**Problem details:**
Transcribe every row below line by line, keeping each character, line break, and symbol unchanged.

======== Extracted records

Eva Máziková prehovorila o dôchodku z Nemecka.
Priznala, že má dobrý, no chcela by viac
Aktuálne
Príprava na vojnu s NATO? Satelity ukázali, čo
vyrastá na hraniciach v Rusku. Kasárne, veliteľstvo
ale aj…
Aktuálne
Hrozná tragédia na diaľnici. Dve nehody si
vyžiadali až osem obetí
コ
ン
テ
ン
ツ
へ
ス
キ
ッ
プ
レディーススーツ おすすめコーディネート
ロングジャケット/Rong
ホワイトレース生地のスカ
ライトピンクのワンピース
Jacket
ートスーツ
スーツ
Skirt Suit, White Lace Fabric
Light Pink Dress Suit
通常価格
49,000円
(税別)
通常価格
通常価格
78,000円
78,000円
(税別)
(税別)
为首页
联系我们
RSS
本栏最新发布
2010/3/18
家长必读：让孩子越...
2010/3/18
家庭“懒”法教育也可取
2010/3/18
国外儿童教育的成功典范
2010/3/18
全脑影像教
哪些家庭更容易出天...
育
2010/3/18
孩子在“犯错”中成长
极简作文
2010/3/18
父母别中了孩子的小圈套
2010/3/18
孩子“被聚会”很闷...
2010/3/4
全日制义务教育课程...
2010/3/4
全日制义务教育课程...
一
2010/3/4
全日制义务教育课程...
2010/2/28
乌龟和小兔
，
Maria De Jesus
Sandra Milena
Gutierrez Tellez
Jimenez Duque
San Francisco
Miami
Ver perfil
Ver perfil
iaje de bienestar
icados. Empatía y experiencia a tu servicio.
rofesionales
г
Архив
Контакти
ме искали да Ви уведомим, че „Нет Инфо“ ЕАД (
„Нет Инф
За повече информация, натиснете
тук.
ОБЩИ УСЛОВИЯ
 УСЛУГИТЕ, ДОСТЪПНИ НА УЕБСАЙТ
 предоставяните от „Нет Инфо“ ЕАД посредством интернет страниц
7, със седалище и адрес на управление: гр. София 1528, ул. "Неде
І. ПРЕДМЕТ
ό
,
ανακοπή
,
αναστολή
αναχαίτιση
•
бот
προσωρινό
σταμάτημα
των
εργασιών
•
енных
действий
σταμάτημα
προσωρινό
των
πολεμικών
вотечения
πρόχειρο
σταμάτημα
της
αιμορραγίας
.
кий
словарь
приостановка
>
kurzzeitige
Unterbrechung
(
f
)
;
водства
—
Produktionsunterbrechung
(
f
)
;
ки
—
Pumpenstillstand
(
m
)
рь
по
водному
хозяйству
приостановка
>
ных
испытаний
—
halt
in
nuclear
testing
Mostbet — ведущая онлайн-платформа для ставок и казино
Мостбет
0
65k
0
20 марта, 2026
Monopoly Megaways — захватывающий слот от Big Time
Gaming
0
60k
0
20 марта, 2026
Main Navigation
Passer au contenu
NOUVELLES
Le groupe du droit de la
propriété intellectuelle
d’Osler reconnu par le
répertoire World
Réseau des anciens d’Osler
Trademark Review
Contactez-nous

================

**Response:**
Eva Máziková prehovorila o dôchodku z Nemecka.
Priznala, že má dobrý, no chcela by viac
Aktuálne
Príprava na vojnu s NATO? Satelity ukázali, čo
vyrastá na hraniciach v Rusku. Kasárne, veliteľstvo
ale aj…
Aktuálne
Hrozná tragédia na diaľnici. Dve nehody si
vyžiadali až osem obetí
コ
ン
テ
ン
ツ
へ
ス
キ
ッ
プ
レディーススーツ おすすめコーディネート
ロングジャケット/Rong
ホワイトレース生地のスカ
ライトピンクのワンピース
Jacket
ートスーツ
スーツ
Skirt Suit, White Lace Fabric
Light Pink Dress Suit
通常価格
49,000円
(税別)
通常価格
通常価格
78,000円
78,000円
(税別)
(税別)
为首页
联系我们
RSS
本栏最新发布
2010/3/18
家长必读：让孩子越...
2010/3/18
家庭“懒”法教育也可取
2010/3/18
国外儿童教育的成功典范
2010/3/18
全脑影像教
哪些家庭更容易出天...
育
2010/3/18
孩子在“犯错”中成长
极简作文
2010/3/18
父母别中了孩子的小圈套
2010/3/18
孩子“被聚会”很闷...
2010/3/4
全日制义务教育课程...
2010/3/4
全日制义务教育课程...
一
2010/3/4
全日制义务教育课程...
2010/2/28
乌龟和小兔
，
Maria De Jesus
Sandra Milena
Gutierrez Tellez
Jimenez Duque
San Francisco
Miami
Ver perfil
Ver perfil
iaje de bienestar
icados. Empatía y experiencia a tu servicio.
rofesionales
г
Архив
Контакти
ме искали да Ви уведомим, че „Нет Инфо“ ЕАД (
„Нет Инф
За повече информация, натиснете
тук.
ОБЩИ УСЛОВИЯ
 УСЛУГИТЕ, ДОСТЪПНИ НА УЕБСАЙТ
 предоставяните от „Нет Инфо“ ЕАД посредством интернет страниц
7, със седалище и адрес на управление: гр. София 1528, ул. "Неде
І. ПРЕДМЕТ
ό
,
ανακοπή
,
αναστολή
αναχαίτιση
•
бот
προσωρινό
σταμάτημα
των
εργασιών
•
енных
действий
σταμάτημα
προσωρινό
των
πολεμικών
вотечения
πρόχειρο
σταμάτημα
της
αιμορραγίας
.
кий
словарь
приостановка
>
kurzzeitige
Unterbrechung
(
f
)
;
водства
—
Produktionsunterbrechung
(
f
)
;
ки
—
Pumpenstillstand
(
m
)
рь
по
водному
хозяйству
приостановка
>
ных
испытаний
—
halt
in
nuclear
testing
Mostbet — ведущая онлайн-платформа для ставок и казино
Мостбет
0
65k
0
20 марта, 2026
Monopoly Megaways — захватывающий слот от Big Time
Gaming
0
60k
0
20 марта, 2026
Main Navigation
Passer au contenu
NOUVELLES
Le groupe du droit de la
propriété intellectuelle
d’Osler reconnu par le
répertoire World
Réseau des anciens d’Osler
Trademark Review
Contactez-nous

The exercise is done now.